一方で、「だいぶ実用化に近づいてきましたが、物流や品出しの部分は改善の余地があります。サービスとしてオペレーションに落とし込むまではできあがっておらず、1店舗のために個別の仕組みを引くのは難しいです」と同氏は課題を挙げた。画像認識のシステム面も実運用時にはさらなるコストダウンが求められる。さらに、今回は入店前にシステムの説明を行う係員を配置したが、実用化にあたってはその作業の省力化が肝となる。

JR東日本スタートアップとサインポストでは、2019年2月21日、AIを活用した無人決済店舗の本格的な事業化に向け、合弁会社の設立を検討する基本合意書を締結したと発表している。

セルフ注文・決済端末を開発へ
青森では「Origami Pay」を検証

なお、JR東日本スタートアップでは、決済事業者と連携した取り組みを他にも展開している。

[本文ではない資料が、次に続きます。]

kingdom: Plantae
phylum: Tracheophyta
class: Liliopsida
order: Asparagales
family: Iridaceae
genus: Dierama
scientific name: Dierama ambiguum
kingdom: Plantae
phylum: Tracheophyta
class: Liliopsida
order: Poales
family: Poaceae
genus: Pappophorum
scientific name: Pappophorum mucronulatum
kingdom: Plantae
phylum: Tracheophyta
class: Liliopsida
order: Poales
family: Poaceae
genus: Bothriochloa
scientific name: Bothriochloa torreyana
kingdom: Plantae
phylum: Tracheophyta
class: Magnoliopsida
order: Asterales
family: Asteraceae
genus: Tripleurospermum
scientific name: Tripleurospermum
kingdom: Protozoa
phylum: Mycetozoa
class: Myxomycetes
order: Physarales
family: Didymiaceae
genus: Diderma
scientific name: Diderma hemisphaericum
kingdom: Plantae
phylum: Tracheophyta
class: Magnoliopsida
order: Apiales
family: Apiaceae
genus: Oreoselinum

2019年1月28日から、JRグループ運営の駅弁屋、ベッカーズ、ほんのり屋の計9店舗の一部商品をスマホで事前に注文・決済することで、店頭で待たずに受け取れるサービスの実証実験をShowcase Gigと連携して行っている。また、Suica等交通系電子マネー対応セルフ注文・決済端末の開発を共同で進めており、2018年度内を目処にグループ店舗への設置を行う予定だ。阿久津氏は、「モバイルオーダーでお客様の利便性向上やレジ待ちをなくすことに加え、セルフ端末の開発で人手の削減などの省人化、店舗のキャッシュレス化につながります」と説明する。

また、Origamiとは、スマホ決済サービス「Origami Pay」を利用した、「あたらしい青森」をテーマとした旅のキャンペーンを2018年12月1日から2019年3月31日まで青森県で実施している。同期間中、Origami Payの支払いで半額となるクーポンが対象店舗で利用可能だ。また、JR東日本が発行する新幹線車内サービス誌「トランヴェール」内の特集ページや、青森駅と新青森駅等で配布される「あたらしい青森」リーフレット、Origami加盟店掲出のポスターなどに、期間中取得可能な500円OFFクーポンを掲載しており、青森県内全域で利用できる。青森県内ではSuicaが利用できないエリアも多いが、Origami Payはそれを補完できる可能性があり、「物販での利用が多く、決済金額も想定よりも高かったです」と阿久津氏は語った。